As the number of cross-border legal matters with data originating in Asia rises, legal teams are increasingly looking to technology-assisted review (TAR), also known as predictive coding, to automate parts of their early investigations, costly and often error-prone document reviews for production, and other critical case activities.
When ESI content involves Chinese, Japanese and Korean (CJK) languages, the complexity of using predictive coding compounds. The challenge is not understanding the language itself; most technologies do not attempt to process language like humans. The core challenges are technological. Many encoding and file formats are still poorly processed in traditional U.S. toolsets, proprietary software still abounds, and many TAR solutions still “translate” before they index and categorize. Beyond the core technical challenges are linguistic and cultural complexities, but those are topics for another day.
In previous posts, my colleagues and I discussed collecting, processing, and searching ESI content containing Asian and multi-language data sets. But what about TAR? Do TAR tools work in multi-language cases, and more particularly with CJK?
Here are a few things legal teams should know:
In TAR discussions, people often use the expression “garbage in, garbage out.” That expression almost universally refers to the consistency and correctness of human coding used to train a TAR system. The expression is even more fundamentally applicable when it refers to data processing before TAR starts. TAR effectiveness is unavoidably constrained by the accuracy and completeness of the processed data. Phrased differently, the most perfect subject-matter expert available cannot effectively train TAR system that relies on incomplete or inaccurate data.
Processing problems take different forms, but a few easy steps will help you avoid damaging your TAR results. Ineffective CJK data processing may generate garbled text, metadata may be missing, or the processing tool may simply not recognize the file and throw improper errors. Case teams can reduce the risk of damaging their TAR results by taking a couple easy steps. First, confirm the processing tool being used supports the file and encoding formats being collected. The technology team on a case should be able to confirm their software supports a dataset easily. Supported formats are typically published by the software providers and available. Second, work with a technology team that knows what to expect. A technology team new to a specific file format won’t know what metadata should be extractable, how that data extracts, or whether the system is missing key information. Experience and expertise are difficult to replace when a case team tackles a new challenge like multi-language data handling.
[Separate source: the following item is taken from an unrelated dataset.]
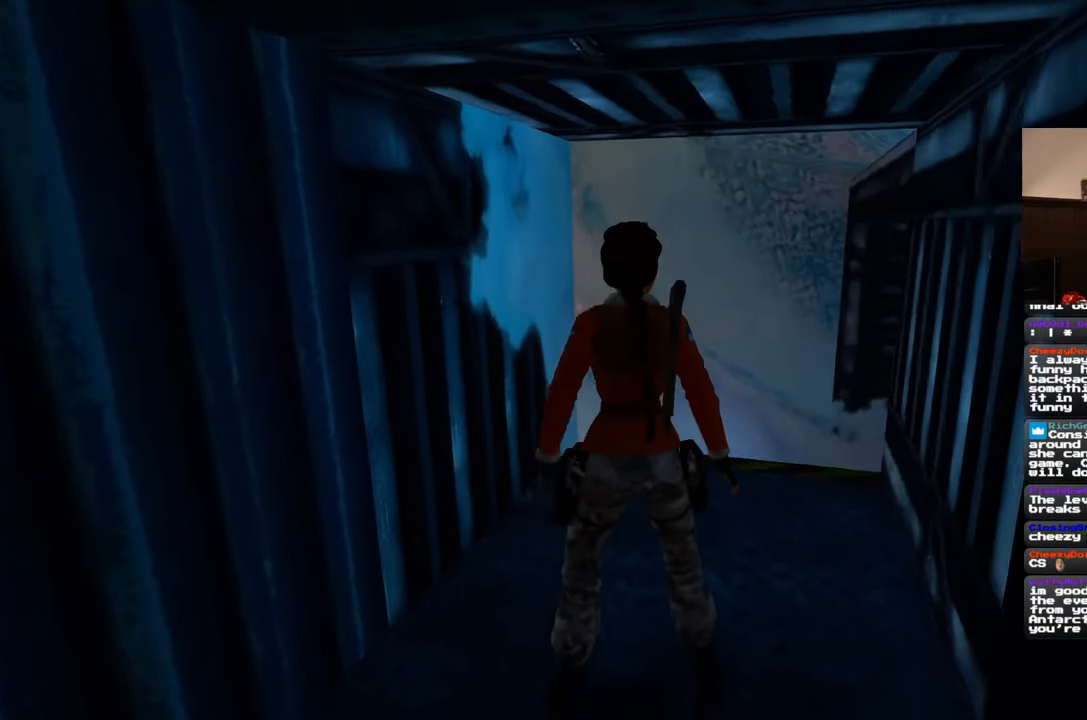
{"dt_ms": 500, "buttons": [], "left_stick": "center", "right_stick": "right", "events": [[33, "right_stick", "down-right"], [133, "right_stick", "center"], [417, "right_stick", "right"]]}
Not all information retrieval and categorization models are created equal. How the underlying algorithm in any given system gathers information about documents and categorizes them can significantly impact the ultimate efficacy of your TAR efforts. Some systems, for example, assign “weights” to concepts within each document and across overall document populations. Non-English words may be under-weighted (less influential in categorization) in a model if the overall prevalence of documents containing the language is low. It is important to understand—at least conceptually—how the system you choose identifies concepts and categorizes your data.
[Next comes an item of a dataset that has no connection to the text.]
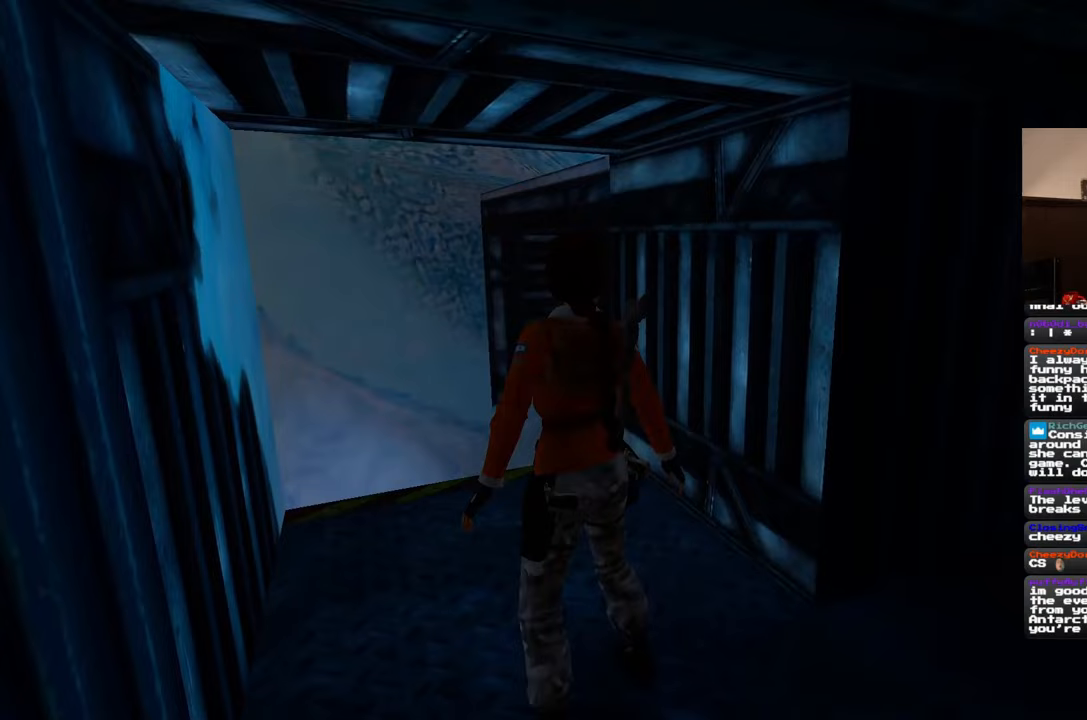
{"dt_ms": 500, "buttons": [], "left_stick": "center", "right_stick": "left", "events": [[17, "right_stick", "left"]]}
Early and direct discussions with your technology provider will help you avoid poor results (and the increased costs that accompany them) in the long run.
Most western TAR tools “learn” from sample training data provided by knowledgeable lawyers or subject matter experts. The tool then uses morphological analysis and statistical algorithms to find similar documents in the remaining document collection. Those general truths apply to multi-language datasets as well.
Continuous Active Learning (CAL, also known as TAR 2.0) models support the way most legal teams work today. Teams can use known information—acquired from their client or otherwise—to find key documents early and advance the system’s training organically. These systems are typically malleable enough to support parallel (or offset) training on issues or in specific languages.
The flexibility to work in parallel streams while continually improving TAR results is particularly valuable in cross-border cases. The data relating to different legal issues may be geographically discrete, and relevant experts may need to work in parallel. That’s not a challenge in most CAL systems. A case team may have subject-matter experts with different language fluencies spanning time zones. Also not generally a problem. The flexible nature of the training model is a boon to teams with differences in geographic location, language fluency, or subject-matter knowledge.
In sum:
TAR holds great promise. It is successfully applied today in many contexts, and its applicability knows no geographic boundary. TAR systems eliminate core challenges like human inconsistency, throughput bottlenecking, and the astronomical costs commonly associated with manual review. Implemented properly, TAR allows legal teams to focus on litigation strategy, provides early access to key documents, and helps teams acquire information that could have been otherwise unattainable or obscured. These benefits apply equally in cases involving CJK or other languages—if your technology team understands the challenges and has the expertise to address them.